Pulse88-40M-Alpha-Preview Architectural Variant E is a high-efficiency, 40.8 million parameter causal piano continuation model trained on 86k pieces from the Godzilla MIDI Dataset. It utilizes a hybrid architecture combining Gated Delta Networks (GDN) with sparse Grouped-Query Attention (GQA) anchors to achieve long-context musical coherence.
Bullet Points
- Architecture: Hybrid Gated Delta Network + Sparse GQA
- Parameters: 40,784,528 (~40.8M)
- Vocabulary: 171-token event vocabulary (delta onset, pitch, duration, velocity)
- Context Window: 2048 tokens (512 seed / 1536 continuation)
- Training Data: Godzilla MIDI Dataset Piano Subset (86k piano pieces)

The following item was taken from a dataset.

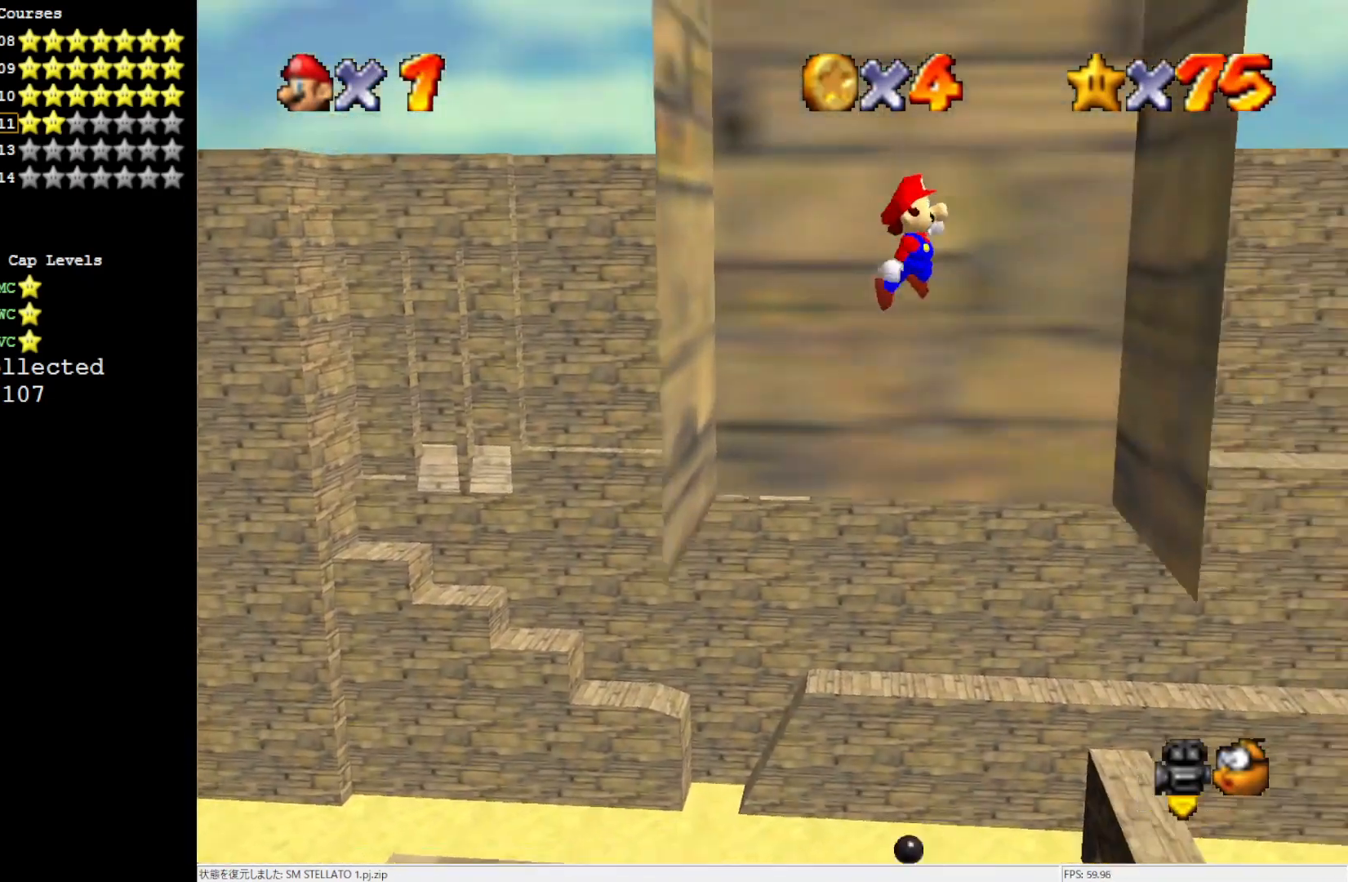
{"buttons": ["A"], "left_stick": "left", "events": [[267, "A", "up"], [367, "left_stick", "left"], [433, "A", "down"]]}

Variant E 40M Architecture Summary
Variant E is a decoder-only autoregressive piano MIDI model built on a custom 171-token event vocabulary with event quads (delta, pitch, duration, velocity) and event size 4. The 40M profile uses d_model 640, 13 layers, and a 2048-token context window (512 seed plus 1536 continuation). Each layer is pre-norm residual and stacks two Gated Delta Net blocks, with sparse grouped-query attention anchors inserted every 2 layers and always in the final layer. In the 13-layer profile this gives attention anchors at layers 2, 4, 6, 8, 10, 12, and 13. Token embedding and output head are tied, dropout is 0.1, and output logits use 1/sqrt(d_model) scaling.

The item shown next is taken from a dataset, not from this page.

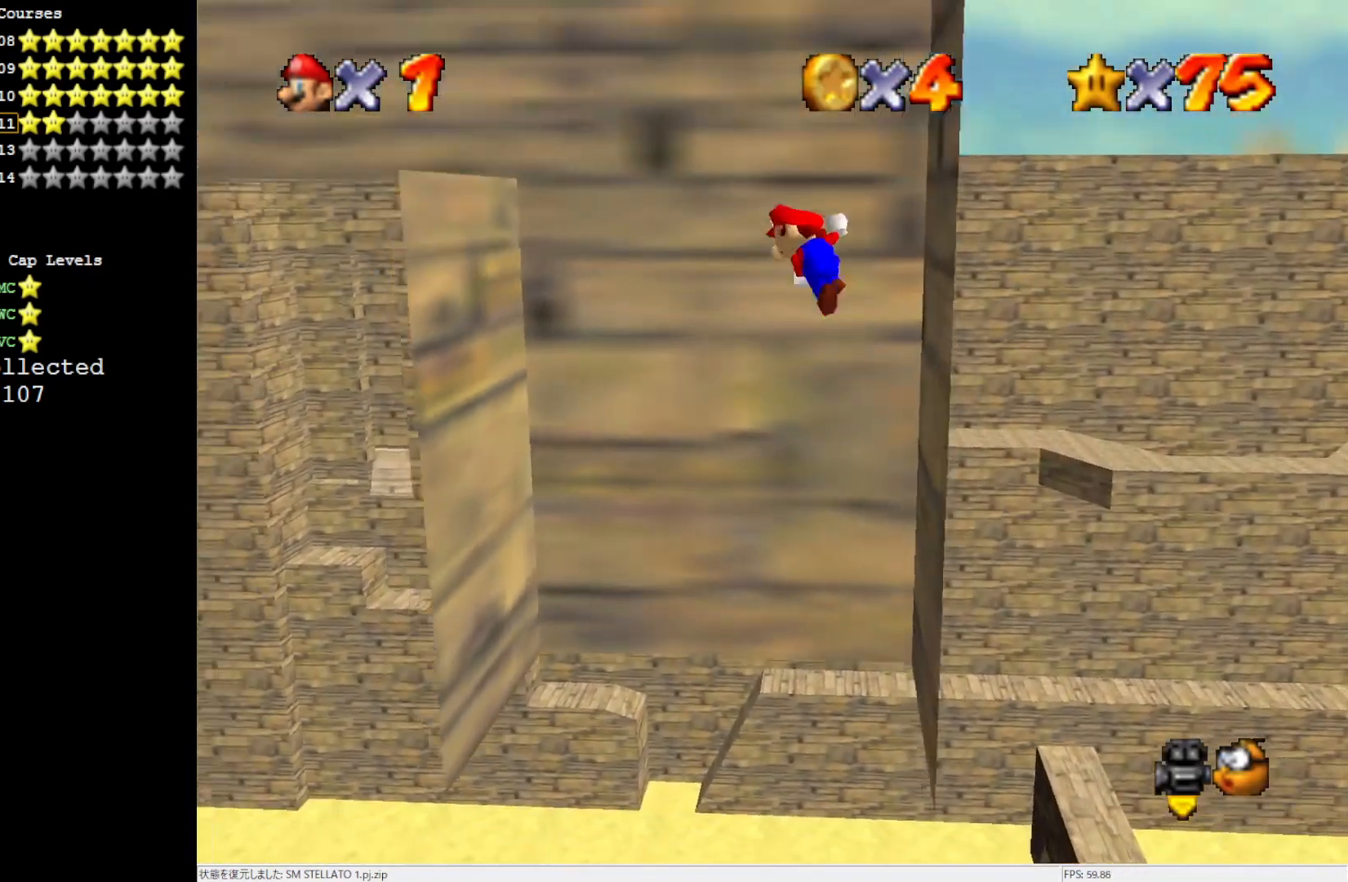
{"buttons": [], "left_stick": "left", "events": [[300, "A", "up"]]}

For the 40M shape, GDN runs with inner_dim 320 and 4 heads; attention runs with 8 query heads and grouped KV sharing (groups 4, effective KV heads 2). The training notebook enforces strict real GDN kernels (flash-linear-attention required) and blocks fallback when strict mode is enabled. Training is configured for pretokenized NPZ manifests up to 100k pieces, with optimizer/schedule settings of AdamW, learning rate 2e-4, cosine decay, dynamic warmup resolution, weight decay 0.01, label smoothing 0.1, and max grad norm 1.0. The run is set up for dual-T4 DDP on Kaggle (one process per GPU) with checkpoint resume flow, which matches your two-session training setup.
Training
See the training_logs.txt for exact loss numbers.

Dataset
The model was trained on the Godzilla MIDI Dataset, specifically 86,000 pieces from the piano subset. This dataset, created by Project Los Angeles (Aleksandr Lev), provides a massive and diverse corpus of MIDI data that allows the model to learn complex harmonic structures and temporal continuity.
Demo
Bluebird Continuation
Single Note Continuation
In this generation the model was given only a single note (C4).
For optimal results, a longer seed is recommended.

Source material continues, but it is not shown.